- PROBLEM:
From the line with "vfov_deg: 3.1" to the last line of the data below, repeat every line exactly and add nothing.

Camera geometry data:
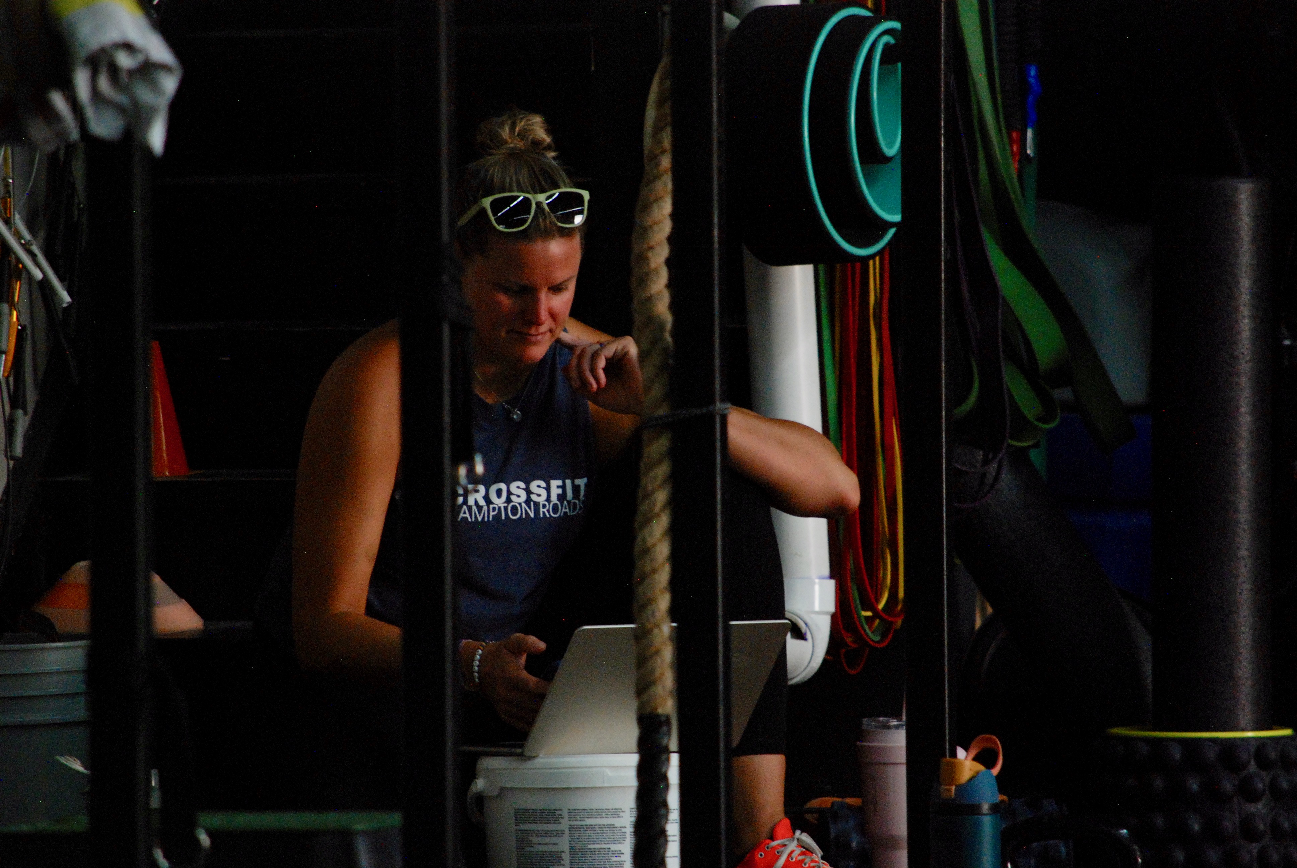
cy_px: 434
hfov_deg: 4.6
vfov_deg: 3.1
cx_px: 648
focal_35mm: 450
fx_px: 16232
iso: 1600
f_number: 5.6
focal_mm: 300
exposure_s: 1/200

- COMPLETED TASK:
vfov_deg: 3.1
cx_px: 648
focal_35mm: 450
fx_px: 16232
iso: 1600
f_number: 5.6
focal_mm: 300
exposure_s: 1/200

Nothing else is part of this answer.